An exact reproduction is required of the lines from the beginning of the entries through the line with "Page size: 1500x1125.", pictures excluded and nothing added.

(Document structure recognition data)
^^^^
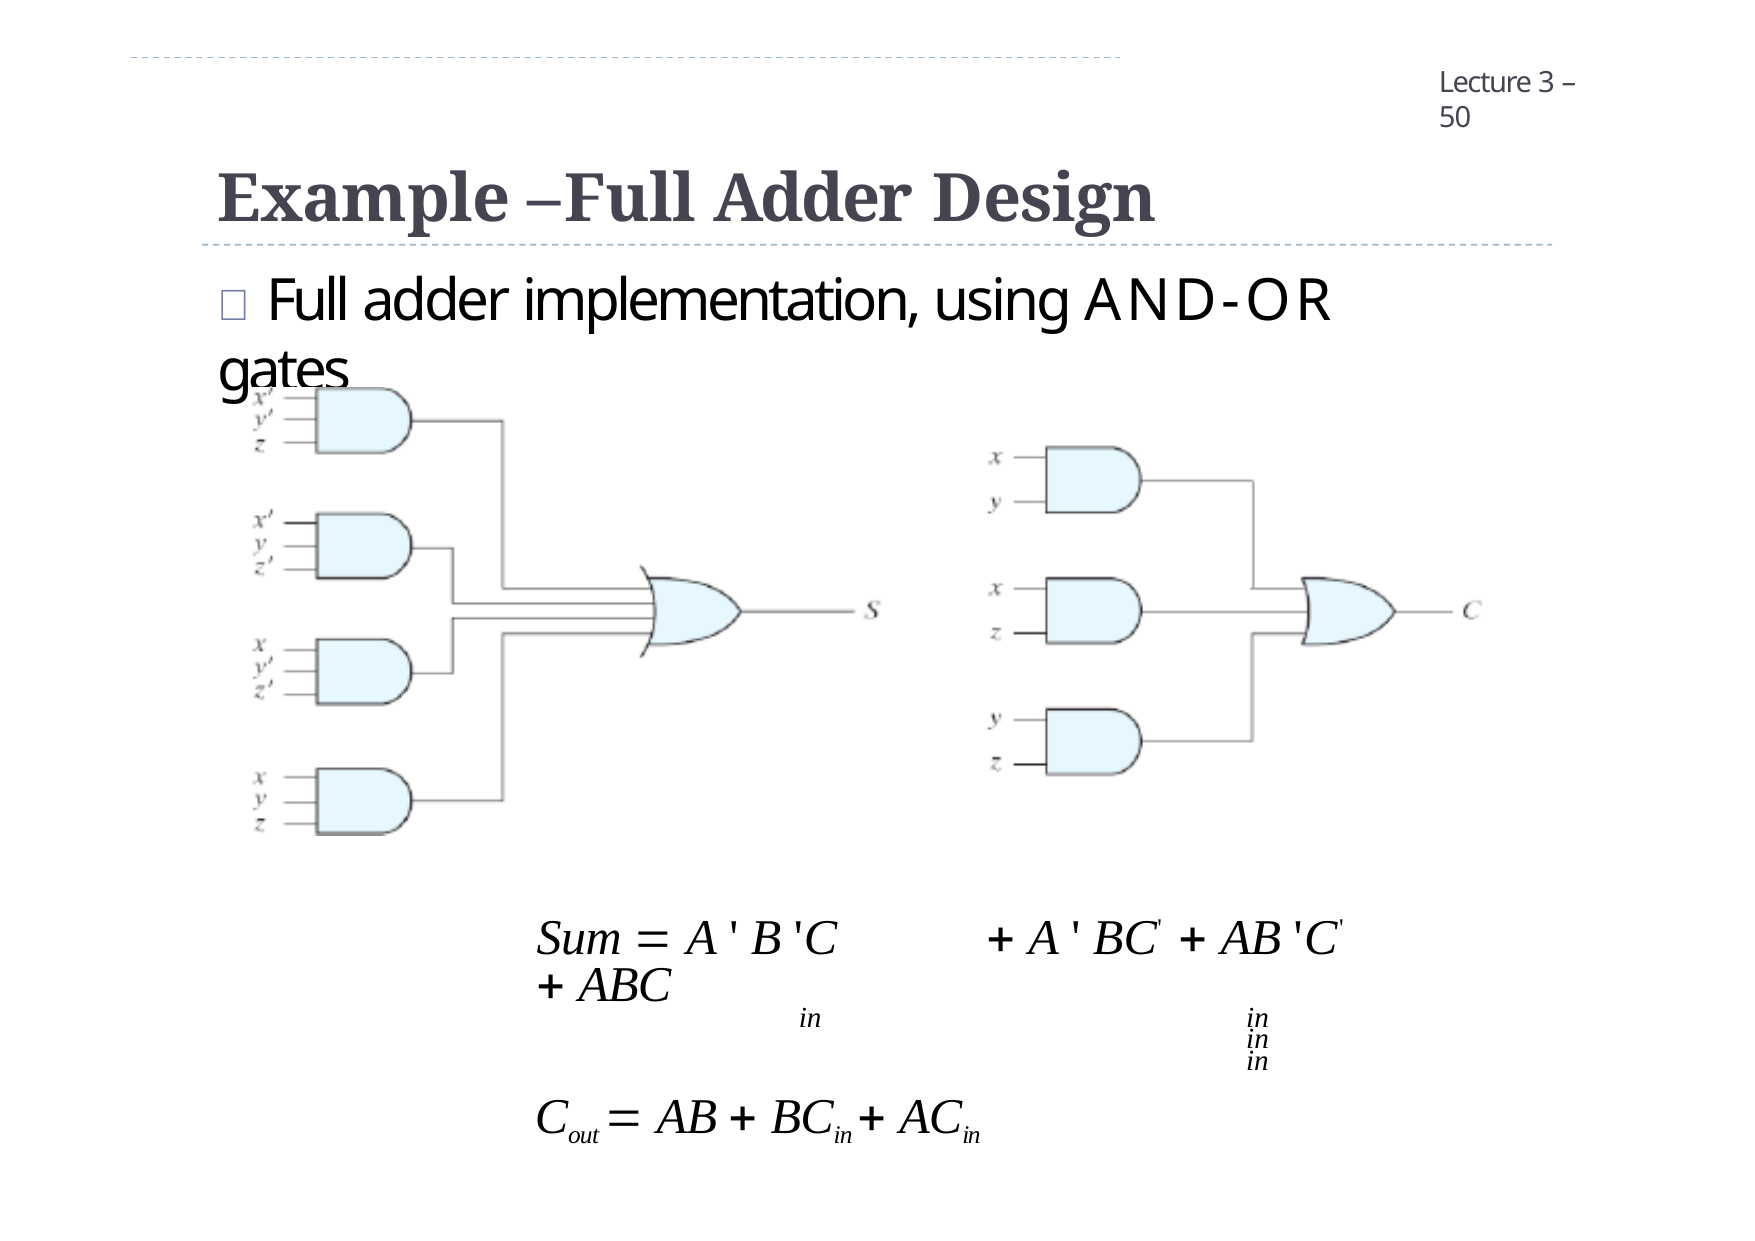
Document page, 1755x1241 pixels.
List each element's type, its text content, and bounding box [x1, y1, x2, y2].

title Example – Full Adder Design [215, 152, 1212, 362]
text_box [252, 387, 1483, 836]
text_box Lecture 3 – 50 [1436, 61, 1614, 134]
text_box  Full adder implementation, using AND-OR gates [215, 260, 1399, 403]
text_box Sum  A ' B 'C  A ' BC'  AB 'C'  ABC in in in in Cout  AB  BCin  ACin [532, 915, 1347, 1149]
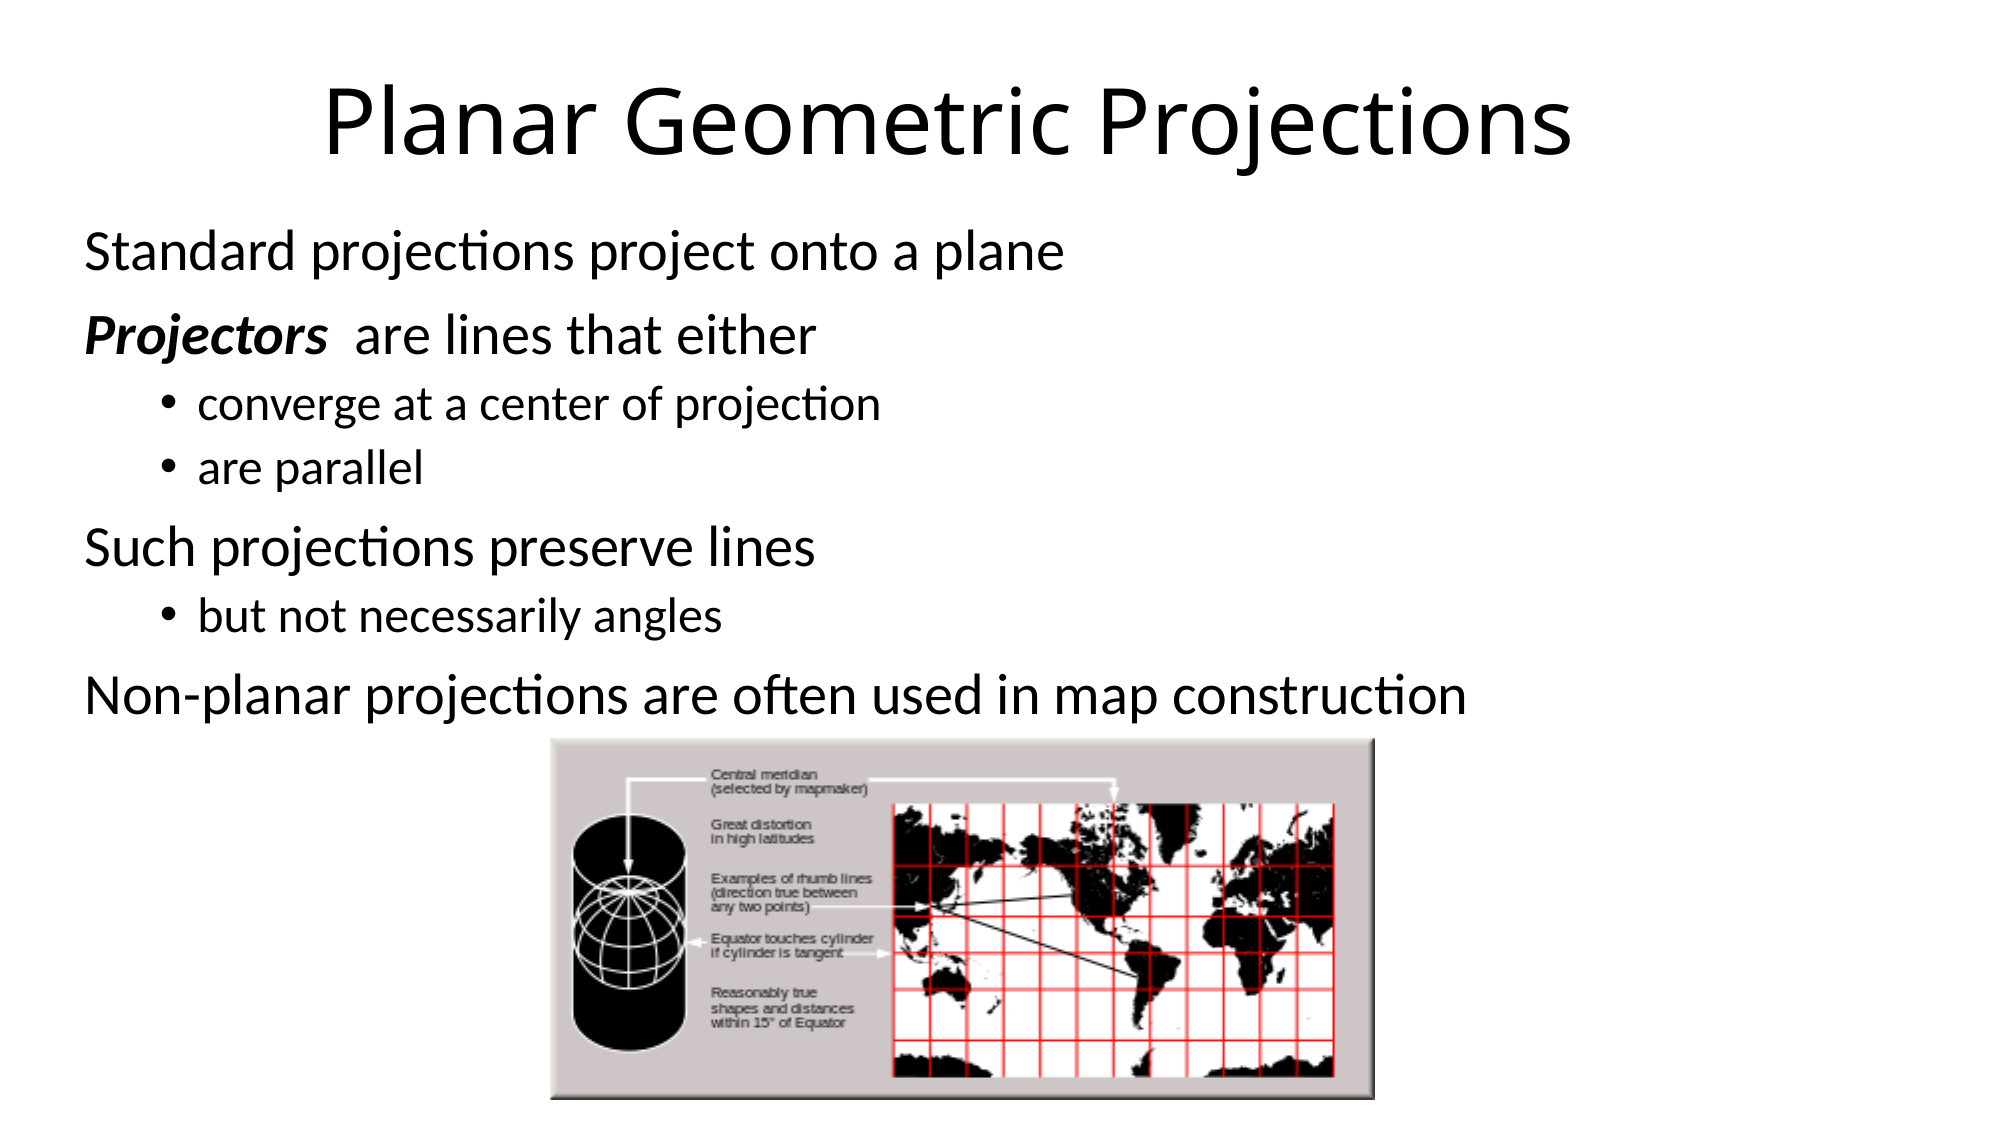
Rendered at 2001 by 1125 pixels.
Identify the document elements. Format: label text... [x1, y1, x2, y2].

picture [550, 738, 1375, 1100]
list Standard projections project onto a plane Projectors are lines that either converge at a center of projection are parallel Such projections preserve lines but not necessarily angles Non-planar projections are often used in map construction [69, 212, 1727, 1028]
title Planar Geometric Projections [306, 37, 1650, 212]
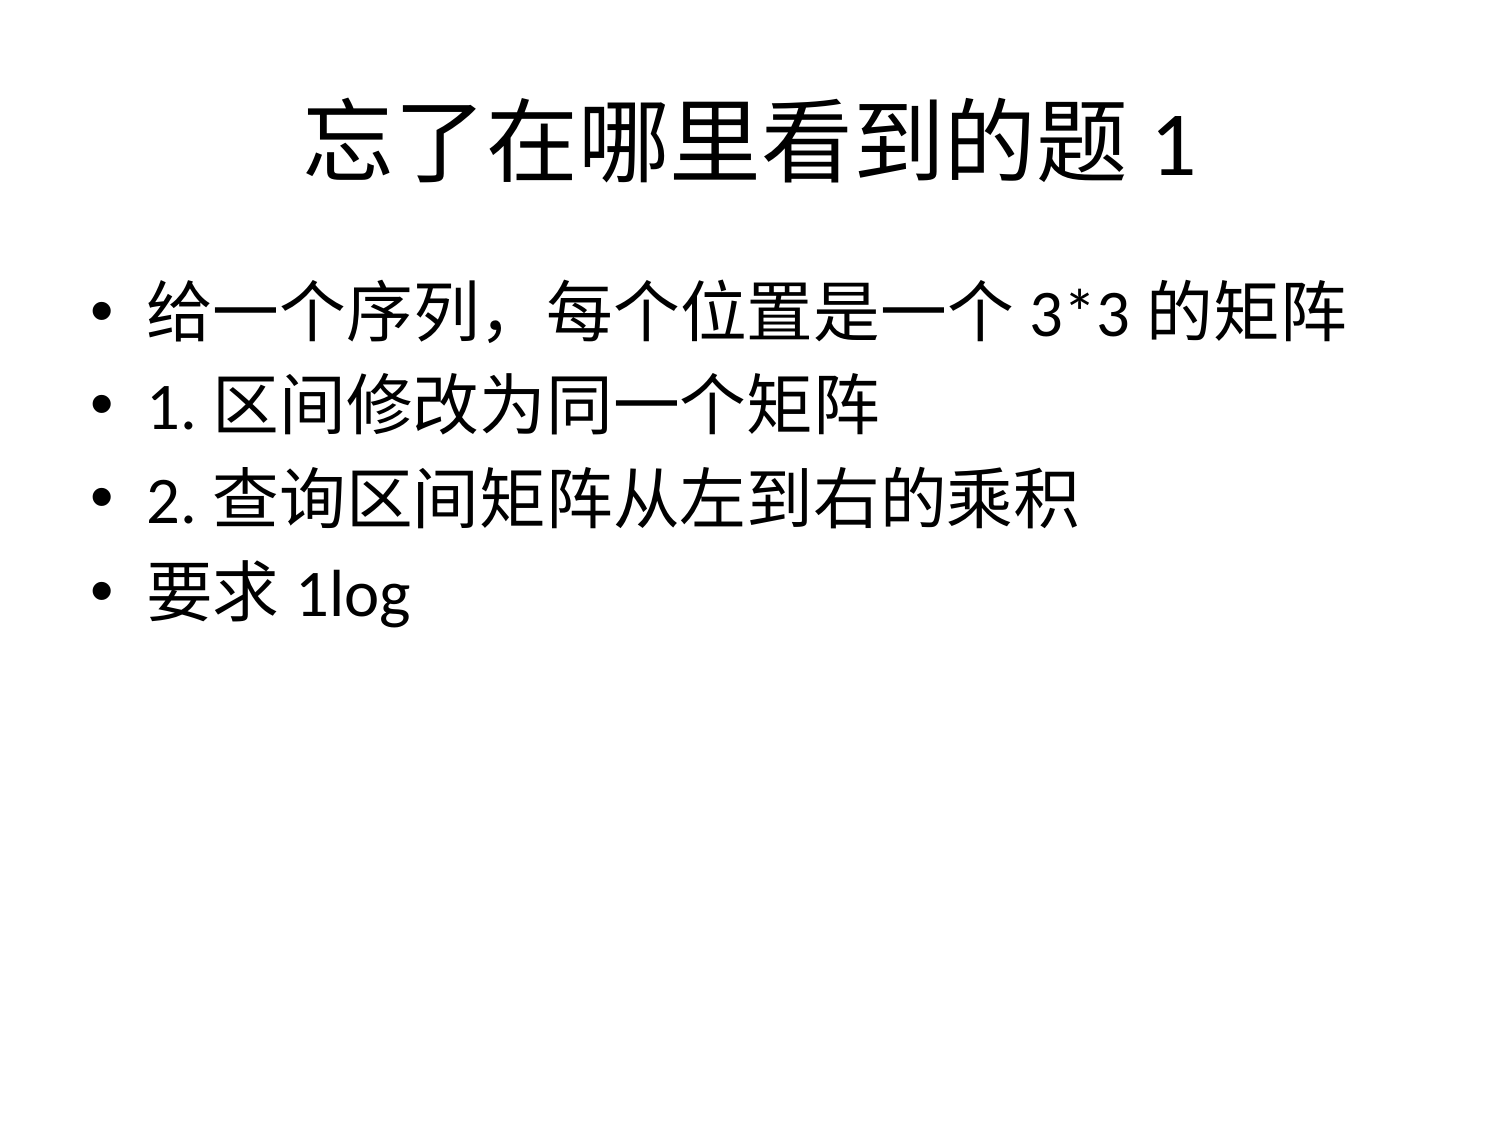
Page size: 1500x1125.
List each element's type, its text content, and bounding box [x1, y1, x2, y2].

title 忘了在哪里看到的题1 [75, 45, 1425, 233]
list 给一个序列，每个位置是一个3*3的矩阵 1.区间修改为同一个矩阵 2.查询区间矩阵从左到右的乘积 要求1log [75, 262, 1425, 1005]
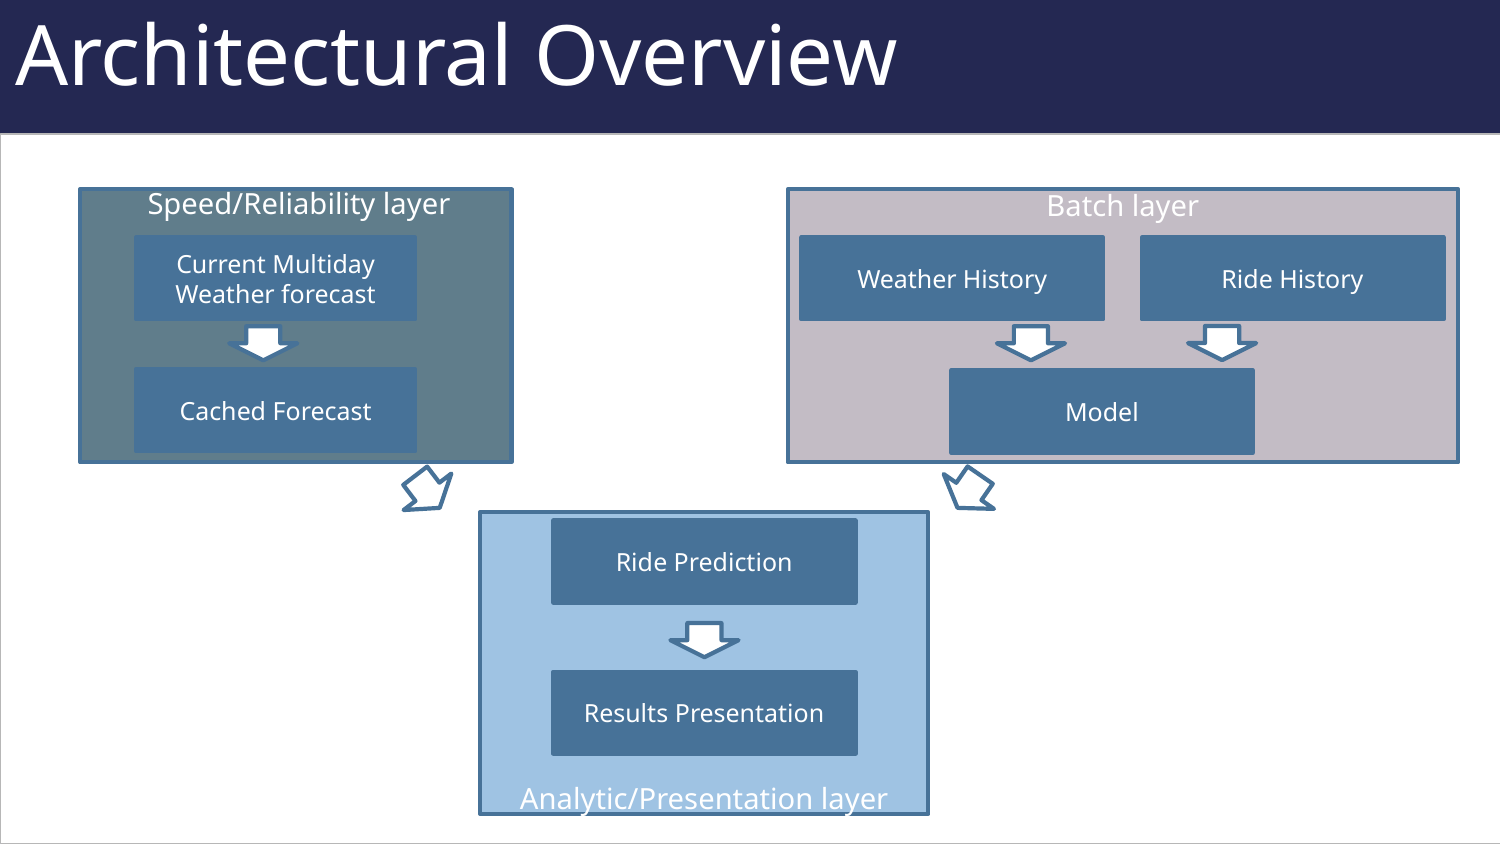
^^^^
(Answer)
Document page, 1755x1241 pixels.
List each element's type, its text content, and bounding box [x1, y1, x2, y2].

title Example – Full Adder Design [215, 152, 1212, 362]
text_box [252, 387, 1483, 836]
text_box Lecture 3 – 50 [1436, 61, 1614, 134]
text_box  Full adder implementation, using AND-OR gates [215, 260, 1399, 403]
text_box Sum  A ' B 'C  A ' BC'  AB 'C'  ABC in in in in Cout  AB  BCin  ACin [532, 915, 1347, 1149]
Rendered at 2001 by 1125 pixels.
Identify the document elements. Format: label text... [x1, y1, x2, y2].

picture [550, 738, 1375, 1100]
list Standard projections project onto a plane Projectors are lines that either converge at a center of projection are parallel Such projections preserve lines but not necessarily angles Non-planar projections are often used in map construction [69, 212, 1727, 1028]
title Planar Geometric Projections [306, 37, 1650, 212]
Page size: 1500x1125.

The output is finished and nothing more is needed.